Problems occur when the molecular machinery responsible for copying the DNA encounters an obstacle. This can cause things to slow down or briefly pause, which creates a narrow window of opportunity for mistakes to be made.
“The pausing of DNA replication leads to the accumulation of fragile, single-stranded DNA that is prone to base damage, slippage and double-strand breaks,” explains Nieduszynski. “Therefore, fork pausing is a major source of replicative errors, including point mutations, expansion/contraction of repeats, deletions and translocations.”
Although several checks and balances mean these obstacles normally get spotted and fixed during replication when things do go wrong the consequences can be catastrophic for the cell.
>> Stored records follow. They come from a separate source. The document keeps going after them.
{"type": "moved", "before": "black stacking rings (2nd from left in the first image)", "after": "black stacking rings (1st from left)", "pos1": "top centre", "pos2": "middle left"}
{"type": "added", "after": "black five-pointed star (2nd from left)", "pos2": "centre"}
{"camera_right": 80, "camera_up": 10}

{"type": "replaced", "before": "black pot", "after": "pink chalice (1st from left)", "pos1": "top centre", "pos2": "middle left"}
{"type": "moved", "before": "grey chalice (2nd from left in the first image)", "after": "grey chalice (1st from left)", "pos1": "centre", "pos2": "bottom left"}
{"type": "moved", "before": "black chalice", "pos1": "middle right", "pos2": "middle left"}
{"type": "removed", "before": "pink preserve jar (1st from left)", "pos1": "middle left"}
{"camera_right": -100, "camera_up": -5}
These rare but serious events are difficult to detect since most DNA replication is regular. Spotting them is something of a 'needle in a haystack' problem for researchers.
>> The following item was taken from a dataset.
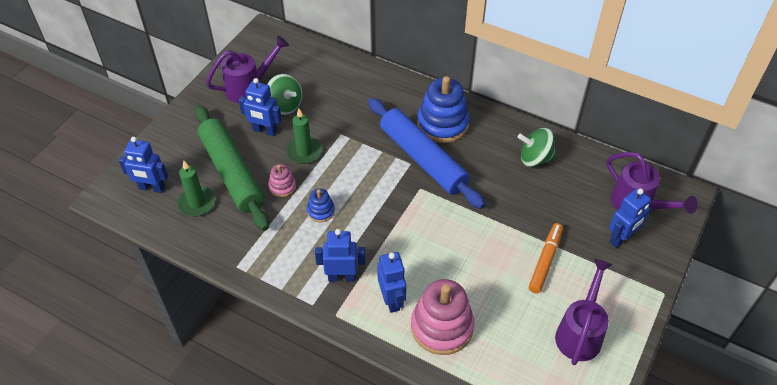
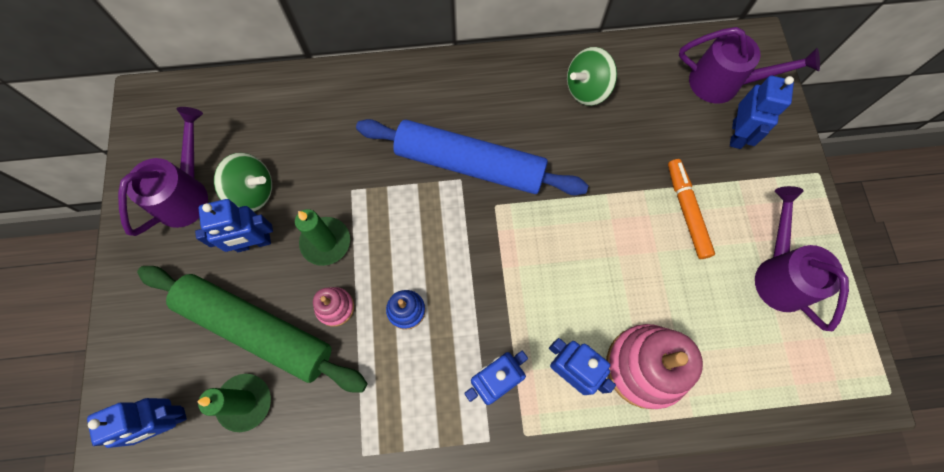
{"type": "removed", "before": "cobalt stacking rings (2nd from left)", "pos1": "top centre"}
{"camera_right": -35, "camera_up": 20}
Nieduszynski’s Group has developed a high-throughput DNA sequencing technology that enables them to study the kinetics of DNA replication ‘in vivo’ on single molecules.
“This technology allows us to rapidly search for the 'needle in the haystack' and identify key molecular events, such as the slowing down or pausing of the DNA replication machinery,” he explains.
The Group is now applying this approach to determine what DNA sequences create obstacles to the DNA replication machinery, which protein factors assist in overcoming these hurdles, and how exactly pauses link to errors during the copying process.
“These approaches allow us to identify and characterise rare DNA replication mistakes, prioritising what determines and causes these mistakes and their resulting consequences,” says Nieduszynski.
“This is so important because a single DNA replication error on one chromosome in a single cell division has the potential to be harmless, lead to a subtle effect, or potentially be detrimental to the organism.”